True, but was my point clear about this thought experiment?
Yes. If you consider natural selection over a long time period then it could be described as random. Just as the earth's climate could be described as random. However, because over the time period organisms adapt to their environment the selection criteria (such as the climate) are pretty stable, "random" is misleading. Sure, some DNA from one generation to the next will be lost due to trees falling on heads, tornadoes and lucky preditors, but this is just noise on top of the general trend that dominates. If this noise was bigger than the general selection criteria then there could be no adaptation by organisms.
I was trying to put forward my view that the selection is truely random, and the precice course of evolution is truely random (probabilistic) and not pseudorandom, unlike the excel random number generator, for example...
Many individuals that would otherwise breed are just unlucky, due to random events. This affects the selection, starting from which sperm actually fertilises the egg in the first place.
Add in random behaviour of predators, then acts of Zeus, and one can only make short-term predictions about the course of evolution of any particular species descendants, other than to say it is highly likely that most will not reproduce sucessful offspring.
For the purpose of this thread are you considering meteorites, and volcanoes as random, or pseudorandom, or something else?
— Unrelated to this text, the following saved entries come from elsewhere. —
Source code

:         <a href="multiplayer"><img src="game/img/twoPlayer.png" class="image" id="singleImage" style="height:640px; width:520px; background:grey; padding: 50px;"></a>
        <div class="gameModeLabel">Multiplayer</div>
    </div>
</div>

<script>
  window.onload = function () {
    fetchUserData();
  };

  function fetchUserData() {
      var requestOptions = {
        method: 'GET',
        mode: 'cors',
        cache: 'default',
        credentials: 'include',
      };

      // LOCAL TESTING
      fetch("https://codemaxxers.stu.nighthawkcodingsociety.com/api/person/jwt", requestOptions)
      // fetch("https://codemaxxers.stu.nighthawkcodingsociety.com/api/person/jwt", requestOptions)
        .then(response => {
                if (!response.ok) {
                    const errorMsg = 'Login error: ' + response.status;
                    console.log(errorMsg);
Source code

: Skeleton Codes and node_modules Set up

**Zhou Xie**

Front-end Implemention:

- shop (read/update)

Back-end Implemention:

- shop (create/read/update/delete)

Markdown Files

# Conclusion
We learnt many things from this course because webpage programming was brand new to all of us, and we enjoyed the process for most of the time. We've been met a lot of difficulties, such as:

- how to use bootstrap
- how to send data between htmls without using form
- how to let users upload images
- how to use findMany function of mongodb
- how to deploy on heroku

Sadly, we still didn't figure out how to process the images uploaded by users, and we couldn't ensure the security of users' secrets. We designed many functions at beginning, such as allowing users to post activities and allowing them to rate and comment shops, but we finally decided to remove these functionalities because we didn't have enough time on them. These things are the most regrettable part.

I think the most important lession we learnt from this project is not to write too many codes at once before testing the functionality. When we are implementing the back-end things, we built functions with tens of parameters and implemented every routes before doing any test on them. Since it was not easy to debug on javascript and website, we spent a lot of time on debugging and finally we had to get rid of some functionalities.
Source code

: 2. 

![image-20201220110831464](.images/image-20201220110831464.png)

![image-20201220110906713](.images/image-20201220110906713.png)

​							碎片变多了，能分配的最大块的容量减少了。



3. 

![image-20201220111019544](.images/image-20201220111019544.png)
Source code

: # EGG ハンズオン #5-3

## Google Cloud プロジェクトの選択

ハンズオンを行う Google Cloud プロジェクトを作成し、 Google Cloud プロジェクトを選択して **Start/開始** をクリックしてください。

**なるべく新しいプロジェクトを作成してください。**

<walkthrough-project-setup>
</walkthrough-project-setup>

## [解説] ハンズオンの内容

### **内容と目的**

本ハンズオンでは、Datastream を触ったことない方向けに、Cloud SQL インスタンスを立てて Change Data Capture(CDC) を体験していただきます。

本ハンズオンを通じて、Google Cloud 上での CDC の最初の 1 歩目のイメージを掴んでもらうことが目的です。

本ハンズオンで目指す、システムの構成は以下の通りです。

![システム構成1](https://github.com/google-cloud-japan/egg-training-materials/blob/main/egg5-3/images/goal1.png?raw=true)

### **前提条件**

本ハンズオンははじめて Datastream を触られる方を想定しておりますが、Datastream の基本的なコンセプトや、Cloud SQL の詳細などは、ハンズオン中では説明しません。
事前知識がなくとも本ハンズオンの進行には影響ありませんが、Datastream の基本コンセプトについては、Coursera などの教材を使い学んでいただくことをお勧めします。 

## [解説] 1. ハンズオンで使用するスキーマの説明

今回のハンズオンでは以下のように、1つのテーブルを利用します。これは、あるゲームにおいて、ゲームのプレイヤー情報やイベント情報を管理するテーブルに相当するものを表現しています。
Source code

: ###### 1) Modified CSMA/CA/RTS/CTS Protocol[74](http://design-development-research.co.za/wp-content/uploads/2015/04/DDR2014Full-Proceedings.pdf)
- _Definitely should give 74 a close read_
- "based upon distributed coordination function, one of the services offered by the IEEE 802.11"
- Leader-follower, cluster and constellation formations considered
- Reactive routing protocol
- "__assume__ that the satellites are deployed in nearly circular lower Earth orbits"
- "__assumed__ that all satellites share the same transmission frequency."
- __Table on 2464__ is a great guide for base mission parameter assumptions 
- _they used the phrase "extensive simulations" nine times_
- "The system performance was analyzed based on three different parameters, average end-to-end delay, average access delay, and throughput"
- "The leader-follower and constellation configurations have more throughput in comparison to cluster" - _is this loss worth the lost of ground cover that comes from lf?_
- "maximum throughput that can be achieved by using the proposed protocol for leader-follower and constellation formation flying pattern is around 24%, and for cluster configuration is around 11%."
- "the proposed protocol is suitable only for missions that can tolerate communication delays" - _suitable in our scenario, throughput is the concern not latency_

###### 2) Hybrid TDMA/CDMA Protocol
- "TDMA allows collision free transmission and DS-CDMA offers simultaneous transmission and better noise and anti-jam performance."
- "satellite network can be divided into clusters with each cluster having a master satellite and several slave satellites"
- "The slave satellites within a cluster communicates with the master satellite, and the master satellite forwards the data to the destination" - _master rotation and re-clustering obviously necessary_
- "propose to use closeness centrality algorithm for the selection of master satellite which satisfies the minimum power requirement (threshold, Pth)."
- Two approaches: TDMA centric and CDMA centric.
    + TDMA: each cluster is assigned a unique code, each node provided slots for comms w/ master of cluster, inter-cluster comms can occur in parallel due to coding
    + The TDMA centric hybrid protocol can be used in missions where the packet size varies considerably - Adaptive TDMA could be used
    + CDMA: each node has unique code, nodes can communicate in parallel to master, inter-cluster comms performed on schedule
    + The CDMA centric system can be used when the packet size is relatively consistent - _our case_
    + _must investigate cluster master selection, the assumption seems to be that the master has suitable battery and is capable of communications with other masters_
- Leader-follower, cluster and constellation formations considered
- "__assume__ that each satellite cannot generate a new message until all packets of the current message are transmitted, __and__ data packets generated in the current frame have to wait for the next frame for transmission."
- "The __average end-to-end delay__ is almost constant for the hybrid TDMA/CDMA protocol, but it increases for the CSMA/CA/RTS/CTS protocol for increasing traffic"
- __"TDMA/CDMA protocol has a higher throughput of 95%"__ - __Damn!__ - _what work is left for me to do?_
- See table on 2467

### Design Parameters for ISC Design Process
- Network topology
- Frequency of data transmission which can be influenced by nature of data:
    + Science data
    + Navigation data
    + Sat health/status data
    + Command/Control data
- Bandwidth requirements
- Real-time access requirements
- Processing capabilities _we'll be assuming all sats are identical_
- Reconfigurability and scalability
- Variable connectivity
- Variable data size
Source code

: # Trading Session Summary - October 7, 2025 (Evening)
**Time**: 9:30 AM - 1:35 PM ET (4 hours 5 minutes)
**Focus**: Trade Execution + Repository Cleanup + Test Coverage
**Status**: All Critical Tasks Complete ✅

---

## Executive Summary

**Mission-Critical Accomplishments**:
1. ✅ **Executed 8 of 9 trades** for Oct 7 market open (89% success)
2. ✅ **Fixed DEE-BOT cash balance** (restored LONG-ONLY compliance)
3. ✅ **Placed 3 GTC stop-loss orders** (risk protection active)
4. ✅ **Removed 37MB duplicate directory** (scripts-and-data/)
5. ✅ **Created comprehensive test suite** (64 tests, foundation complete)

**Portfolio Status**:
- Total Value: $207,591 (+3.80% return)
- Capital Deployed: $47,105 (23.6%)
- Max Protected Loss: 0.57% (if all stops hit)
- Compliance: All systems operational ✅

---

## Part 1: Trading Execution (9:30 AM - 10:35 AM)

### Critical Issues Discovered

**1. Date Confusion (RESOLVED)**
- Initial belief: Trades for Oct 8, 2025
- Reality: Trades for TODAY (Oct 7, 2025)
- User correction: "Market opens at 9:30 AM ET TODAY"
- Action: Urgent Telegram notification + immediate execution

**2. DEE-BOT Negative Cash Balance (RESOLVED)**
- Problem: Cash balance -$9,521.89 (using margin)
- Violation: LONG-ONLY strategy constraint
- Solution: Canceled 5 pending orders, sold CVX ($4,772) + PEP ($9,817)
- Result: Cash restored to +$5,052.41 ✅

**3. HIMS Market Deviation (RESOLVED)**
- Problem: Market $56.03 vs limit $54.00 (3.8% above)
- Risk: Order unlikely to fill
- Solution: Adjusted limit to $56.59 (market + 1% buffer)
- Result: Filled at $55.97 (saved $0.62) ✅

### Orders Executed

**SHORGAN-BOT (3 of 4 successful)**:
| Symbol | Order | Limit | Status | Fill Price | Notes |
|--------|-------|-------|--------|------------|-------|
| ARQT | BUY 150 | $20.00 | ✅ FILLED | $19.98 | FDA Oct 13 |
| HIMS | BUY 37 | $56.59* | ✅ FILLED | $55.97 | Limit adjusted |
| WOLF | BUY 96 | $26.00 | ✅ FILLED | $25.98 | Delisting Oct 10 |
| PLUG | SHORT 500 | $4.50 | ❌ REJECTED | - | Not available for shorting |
That's a hard question to answer. If there are rules that every particle in the universe has to obey then nothing is truly random. I prefer to think of random as a word to express qualatively the amount of ignorance an observer has about a process or the inputs to the process.
E.g., someone getting lung cancer is random. Someone who smokes 30-a-day getting lung cancer is less random to an informed observer than a non-smoker getting lung cancer.
Meteorites and volcanoes could be considered random. The effect of a large meteorite strike or volcanic eruption would be a step-change in the selection criteria. Either side of this step change the selection criteria would be pretty stable or simple functions over time. If there was insufficient variance in a particular population to cope with the new environment, that population would die out.
"That will not model the trend in evolution, which tends to reduce variance."
Speciation?
The sum total distributions of the genomes of every organism would show multiple distributions, (could one treat each DNA letter as part of a base4 number?- I am more than a bit unsure of this). Two separate sepcies would show different means and standard deviations.... arrgh. I hope that you can follow this as I am thinking after typing, but not deleting...
True this would be less than if every mutation survived and reproduces, which would be truely disordered.
Jim
Isn’t an environment with species less random than one with ponds full of goo?
A random process that reduces variance is best modeled as a random process that reduces variances.
If each year, we pick, deterministicly, one person who died childless, and somehow recover their genome (assuming we had some technology to do so) and pass it on, we would increase the variance in the population through a determistic method.
If I have the set of N random numbers (listed in order): 1, 2, 4, 4, 7, 8, 9 so N = 7. The mean and standard deviation are 5 and 3.055 respectively.
If I add a number to the set, say 7, the mean and standard deviation are 5.25 and 2.915. I.e. the standard deviation goes down, not up. If I repeatedly add the number 7, the standard deviation tends to zero and the mean to 7. So you’re statement is wrong.
If each year we selected one person in the population to die, using a random number generator to do so, we would reduce the variance in the population through a random method.
If I have the set of N random numbers (listed in order): 1, 2, 4, 4, 7, 8, 9 so N = 7. The mean and standard deviation are 5 and 3.055 respectively.
If I delete one of the numbers from the set, say 7, the mean and standard deviation are 4.667 and 3.204. I.e. the standard deviation goes up, not down. So you’re statement is wrong.
Increased variance should not be confused with random, and reduced variance should not be confused with non-random. You can't equate one with the other.
Walt
I don’t. What I think is that a distribution with a narrower variance is
less random than one with a wider variance.
Useful selection functions are stable or simple functions over time, with less variance than the population being chosen from. Randomness in the selection function limits how well adapted an organism can be. I.e. it puts a lower limit on the variance of the population selected for the next round.
NB: All values were calculated using Microsoft Excel average() and stdev() functions.